Why, we might ask, the sense of guilt? It’s a natural enough reaction to the end of a relationship, especially in difficult circumstances. We don’t know exactly what happened here, so it may not be as simple as the singer walking out on their lover, unable anymore to cope with their mental illness. But there have been hints that their feelings to their lover contained a certain amount of frustration. Consider the second verse:

            I try to stay awake
            But it’s fifty-eight hours
            Since that I last slept with you

How to interpret these lines depends entirely on what you take the phrase “slept with you” to mean. It could be literal, and so the fifty-eight hours suggest a distance between the lovers, with the singer’s fatigue suggesting that they are on some level unable to sleep without their lover.

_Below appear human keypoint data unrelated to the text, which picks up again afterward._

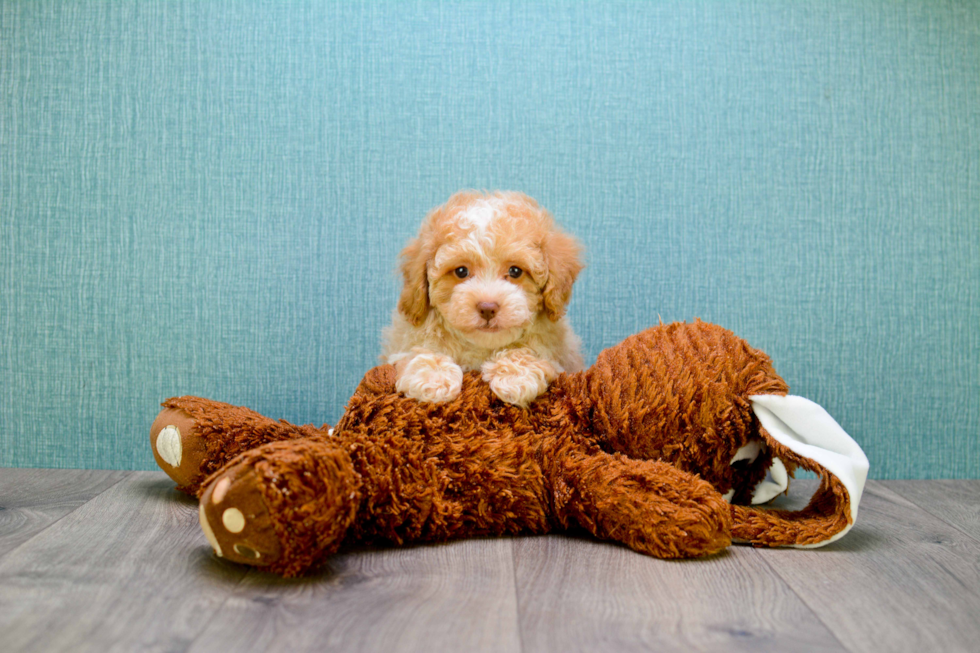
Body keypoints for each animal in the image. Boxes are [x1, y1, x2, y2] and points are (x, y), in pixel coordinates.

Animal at [380, 187, 580, 408]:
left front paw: (516, 375)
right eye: (461, 271)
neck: (481, 346)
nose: (487, 307)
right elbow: (420, 351)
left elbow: (527, 350)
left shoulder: (557, 354)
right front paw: (433, 377)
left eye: (515, 271)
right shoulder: (404, 343)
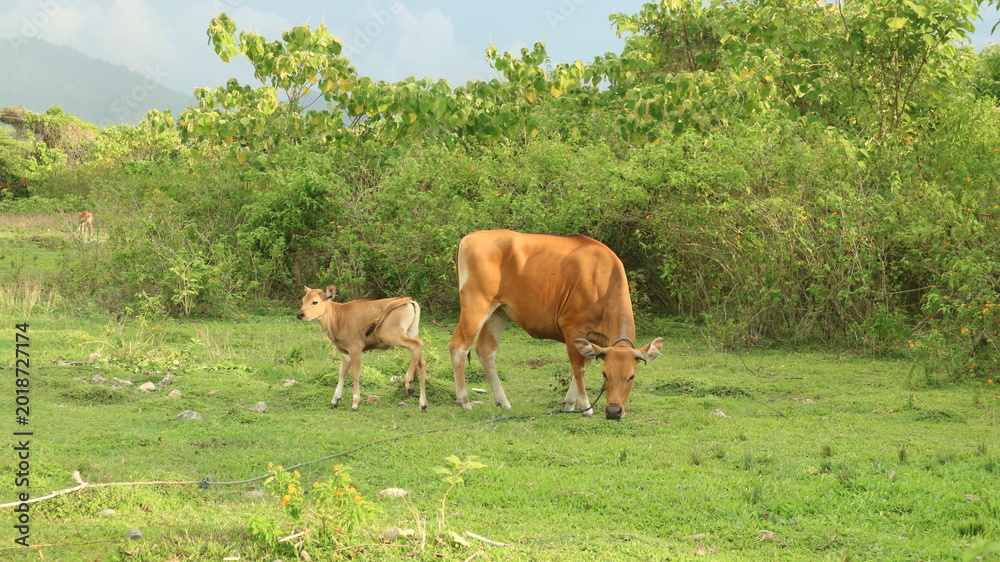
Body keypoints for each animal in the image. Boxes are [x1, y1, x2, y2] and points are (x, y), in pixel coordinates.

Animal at [297, 286, 427, 411]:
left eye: (315, 302)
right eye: (303, 300)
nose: (300, 314)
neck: (338, 316)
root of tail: (407, 300)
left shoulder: (356, 348)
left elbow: (355, 373)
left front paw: (355, 403)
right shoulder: (346, 352)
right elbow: (342, 372)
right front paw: (335, 400)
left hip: (392, 336)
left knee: (417, 345)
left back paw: (408, 382)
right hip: (411, 333)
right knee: (420, 364)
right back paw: (422, 404)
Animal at [448, 230, 663, 420]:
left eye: (631, 377)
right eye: (605, 374)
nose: (613, 411)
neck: (601, 282)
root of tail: (468, 238)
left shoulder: (595, 340)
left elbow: (584, 365)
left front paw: (570, 404)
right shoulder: (572, 329)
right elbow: (578, 369)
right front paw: (585, 408)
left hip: (498, 312)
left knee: (486, 350)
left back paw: (504, 402)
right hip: (476, 304)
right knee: (458, 346)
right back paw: (464, 401)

But a darker possibility emerges if you take “slept with you” to be a euphemistic reference to sex. In that case, the singer is mourning the lack of sexual contact. Without that, they find it difficult to stay awake – difficult to be there for their lover, perhaps even to care. And maybe this accounts for the guilt. Maybe, after all, they just weren’t a very good partner.

 

[1] The idea of being an alien who is vaguely out-of-place in human society is a common, even fairly clichéd, way for neurodivergent people to describe their experiences. I have no data to back this up, but anecdotally I rather suspect that Radiohead are one of those bands who appeal disproportionately to neurodivergent people.